Work instruction:
Some of the lines below need repeating. Reproduce exactly those between the lines holding "[90,74,533,99] Para instalar" and "[528,162,646,170] in Firebase", inclusive.

Collected data:

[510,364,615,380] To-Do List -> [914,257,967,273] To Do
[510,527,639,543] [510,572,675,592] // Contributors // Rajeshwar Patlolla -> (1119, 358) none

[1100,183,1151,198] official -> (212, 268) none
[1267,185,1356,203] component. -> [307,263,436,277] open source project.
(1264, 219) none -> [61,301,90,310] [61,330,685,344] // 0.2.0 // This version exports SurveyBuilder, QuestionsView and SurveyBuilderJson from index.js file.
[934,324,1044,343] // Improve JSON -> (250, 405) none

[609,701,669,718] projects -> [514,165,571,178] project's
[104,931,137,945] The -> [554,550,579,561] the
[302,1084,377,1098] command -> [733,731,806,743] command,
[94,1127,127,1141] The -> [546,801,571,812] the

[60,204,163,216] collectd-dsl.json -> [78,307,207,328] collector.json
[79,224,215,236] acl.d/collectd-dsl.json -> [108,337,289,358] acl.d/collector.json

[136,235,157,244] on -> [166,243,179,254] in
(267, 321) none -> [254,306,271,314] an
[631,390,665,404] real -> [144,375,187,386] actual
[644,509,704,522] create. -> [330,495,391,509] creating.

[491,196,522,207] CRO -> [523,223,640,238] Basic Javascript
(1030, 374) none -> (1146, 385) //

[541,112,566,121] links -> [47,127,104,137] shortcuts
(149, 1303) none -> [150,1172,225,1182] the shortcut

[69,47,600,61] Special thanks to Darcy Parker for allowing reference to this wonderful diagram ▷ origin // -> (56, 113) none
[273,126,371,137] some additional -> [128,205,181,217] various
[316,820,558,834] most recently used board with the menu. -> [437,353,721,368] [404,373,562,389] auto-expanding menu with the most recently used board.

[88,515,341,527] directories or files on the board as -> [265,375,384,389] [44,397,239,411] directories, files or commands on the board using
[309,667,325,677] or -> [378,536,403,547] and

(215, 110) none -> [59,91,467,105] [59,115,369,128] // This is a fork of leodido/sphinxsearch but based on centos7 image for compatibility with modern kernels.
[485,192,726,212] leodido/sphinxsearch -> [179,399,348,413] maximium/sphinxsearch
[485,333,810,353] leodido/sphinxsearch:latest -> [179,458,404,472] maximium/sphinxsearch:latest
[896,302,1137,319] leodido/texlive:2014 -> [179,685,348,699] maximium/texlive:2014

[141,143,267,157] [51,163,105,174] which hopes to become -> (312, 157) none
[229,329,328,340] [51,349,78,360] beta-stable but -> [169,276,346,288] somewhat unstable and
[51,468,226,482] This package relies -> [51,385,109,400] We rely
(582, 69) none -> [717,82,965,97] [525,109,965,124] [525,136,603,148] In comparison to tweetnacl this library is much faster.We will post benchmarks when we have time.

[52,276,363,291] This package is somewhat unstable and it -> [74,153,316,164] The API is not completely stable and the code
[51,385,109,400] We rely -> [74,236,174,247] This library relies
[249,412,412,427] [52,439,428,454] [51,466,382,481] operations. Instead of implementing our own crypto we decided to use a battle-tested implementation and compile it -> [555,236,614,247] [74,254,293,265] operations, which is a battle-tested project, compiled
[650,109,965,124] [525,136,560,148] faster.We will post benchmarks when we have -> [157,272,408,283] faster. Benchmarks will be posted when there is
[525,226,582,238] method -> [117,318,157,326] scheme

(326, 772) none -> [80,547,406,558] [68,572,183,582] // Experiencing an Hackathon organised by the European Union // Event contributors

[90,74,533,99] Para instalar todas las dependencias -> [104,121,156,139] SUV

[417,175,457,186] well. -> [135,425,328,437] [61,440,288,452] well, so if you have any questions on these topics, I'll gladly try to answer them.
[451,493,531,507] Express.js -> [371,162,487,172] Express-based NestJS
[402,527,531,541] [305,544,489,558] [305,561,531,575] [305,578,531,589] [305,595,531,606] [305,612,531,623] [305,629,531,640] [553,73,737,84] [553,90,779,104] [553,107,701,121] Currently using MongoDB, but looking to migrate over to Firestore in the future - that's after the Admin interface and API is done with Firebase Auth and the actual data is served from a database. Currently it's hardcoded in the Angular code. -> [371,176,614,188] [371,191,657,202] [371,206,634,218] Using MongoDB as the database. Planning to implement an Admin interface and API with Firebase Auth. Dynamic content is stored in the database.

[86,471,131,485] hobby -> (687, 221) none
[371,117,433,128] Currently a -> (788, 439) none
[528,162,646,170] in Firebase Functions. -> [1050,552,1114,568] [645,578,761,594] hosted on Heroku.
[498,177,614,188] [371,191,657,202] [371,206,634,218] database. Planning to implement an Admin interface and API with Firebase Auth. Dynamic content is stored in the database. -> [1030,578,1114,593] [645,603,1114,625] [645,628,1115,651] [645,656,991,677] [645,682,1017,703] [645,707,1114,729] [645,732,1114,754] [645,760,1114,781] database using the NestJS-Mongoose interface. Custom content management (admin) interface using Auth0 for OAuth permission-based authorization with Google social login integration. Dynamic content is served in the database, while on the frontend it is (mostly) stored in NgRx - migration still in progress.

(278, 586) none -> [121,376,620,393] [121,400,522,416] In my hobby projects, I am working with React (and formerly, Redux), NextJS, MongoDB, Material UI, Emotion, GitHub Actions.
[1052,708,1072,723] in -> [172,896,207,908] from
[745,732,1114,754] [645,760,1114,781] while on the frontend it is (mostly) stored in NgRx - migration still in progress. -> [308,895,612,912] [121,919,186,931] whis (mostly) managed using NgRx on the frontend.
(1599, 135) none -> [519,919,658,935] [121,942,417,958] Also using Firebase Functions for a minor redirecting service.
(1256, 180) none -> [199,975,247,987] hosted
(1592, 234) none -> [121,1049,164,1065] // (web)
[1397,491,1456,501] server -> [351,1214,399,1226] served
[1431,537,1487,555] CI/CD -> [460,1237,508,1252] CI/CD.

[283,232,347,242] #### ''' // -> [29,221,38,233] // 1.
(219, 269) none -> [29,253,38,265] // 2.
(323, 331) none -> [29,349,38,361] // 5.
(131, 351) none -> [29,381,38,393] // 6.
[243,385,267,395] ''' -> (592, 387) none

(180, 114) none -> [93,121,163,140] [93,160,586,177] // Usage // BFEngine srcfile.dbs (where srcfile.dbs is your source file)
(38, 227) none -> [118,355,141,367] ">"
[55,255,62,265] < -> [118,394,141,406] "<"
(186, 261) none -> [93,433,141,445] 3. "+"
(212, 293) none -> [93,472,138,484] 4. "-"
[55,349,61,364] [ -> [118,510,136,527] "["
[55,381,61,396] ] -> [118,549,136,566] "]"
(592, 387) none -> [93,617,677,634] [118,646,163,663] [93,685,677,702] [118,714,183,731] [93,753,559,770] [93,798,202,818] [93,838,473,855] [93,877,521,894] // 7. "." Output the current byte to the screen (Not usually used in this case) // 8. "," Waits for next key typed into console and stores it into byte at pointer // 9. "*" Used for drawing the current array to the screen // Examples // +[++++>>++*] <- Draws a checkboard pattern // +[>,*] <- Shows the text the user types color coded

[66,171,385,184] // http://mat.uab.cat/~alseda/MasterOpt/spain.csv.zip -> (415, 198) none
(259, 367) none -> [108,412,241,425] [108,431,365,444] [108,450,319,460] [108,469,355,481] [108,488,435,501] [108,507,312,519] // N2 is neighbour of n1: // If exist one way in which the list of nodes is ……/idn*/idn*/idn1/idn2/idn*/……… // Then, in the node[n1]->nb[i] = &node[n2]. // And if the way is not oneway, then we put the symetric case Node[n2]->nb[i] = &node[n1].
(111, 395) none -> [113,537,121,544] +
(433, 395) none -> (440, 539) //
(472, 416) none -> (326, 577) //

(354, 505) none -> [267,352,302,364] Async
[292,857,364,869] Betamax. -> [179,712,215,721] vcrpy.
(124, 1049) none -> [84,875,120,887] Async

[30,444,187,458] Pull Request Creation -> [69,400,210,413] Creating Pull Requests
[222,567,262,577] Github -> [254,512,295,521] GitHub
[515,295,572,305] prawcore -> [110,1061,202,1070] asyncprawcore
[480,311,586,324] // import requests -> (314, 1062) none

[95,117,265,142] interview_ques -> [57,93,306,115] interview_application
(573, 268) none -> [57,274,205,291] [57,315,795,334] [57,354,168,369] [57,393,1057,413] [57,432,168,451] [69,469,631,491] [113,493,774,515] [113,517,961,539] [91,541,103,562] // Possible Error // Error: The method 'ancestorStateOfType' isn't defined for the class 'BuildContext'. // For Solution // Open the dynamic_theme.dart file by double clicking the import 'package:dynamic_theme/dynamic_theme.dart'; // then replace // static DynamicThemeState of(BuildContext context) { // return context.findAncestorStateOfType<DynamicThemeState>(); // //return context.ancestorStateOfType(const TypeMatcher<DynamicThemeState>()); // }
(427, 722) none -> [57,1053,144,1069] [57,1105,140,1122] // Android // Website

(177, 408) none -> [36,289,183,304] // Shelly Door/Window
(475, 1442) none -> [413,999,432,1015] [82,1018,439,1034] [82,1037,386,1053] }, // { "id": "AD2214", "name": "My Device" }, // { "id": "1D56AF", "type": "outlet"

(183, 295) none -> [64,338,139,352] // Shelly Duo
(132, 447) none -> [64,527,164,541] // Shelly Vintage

Exercise result:
[90,74,533,99] Para instalar todas las dependencias -> [104,121,156,139] SUV

[417,175,457,186] well. -> [135,425,328,437] [61,440,288,452] well, so if you have any questions on these topics, I'll gladly try to answer them.
[451,493,531,507] Express.js -> [371,162,487,172] Express-based NestJS
[402,527,531,541] [305,544,489,558] [305,561,531,575] [305,578,531,589] [305,595,531,606] [305,612,531,623] [305,629,531,640] [553,73,737,84] [553,90,779,104] [553,107,701,121] Currently using MongoDB, but looking to migrate over to Firestore in the future - that's after the Admin interface and API is done with Firebase Auth and the actual data is served from a database. Currently it's hardcoded in the Angular code. -> [371,176,614,188] [371,191,657,202] [371,206,634,218] Using MongoDB as the database. Planning to implement an Admin interface and API with Firebase Auth. Dynamic content is stored in the database.

[86,471,131,485] hobby -> (687, 221) none
[371,117,433,128] Currently a -> (788, 439) none
[528,162,646,170] in Firebase Functions. -> [1050,552,1114,568] [645,578,761,594] hosted on Heroku.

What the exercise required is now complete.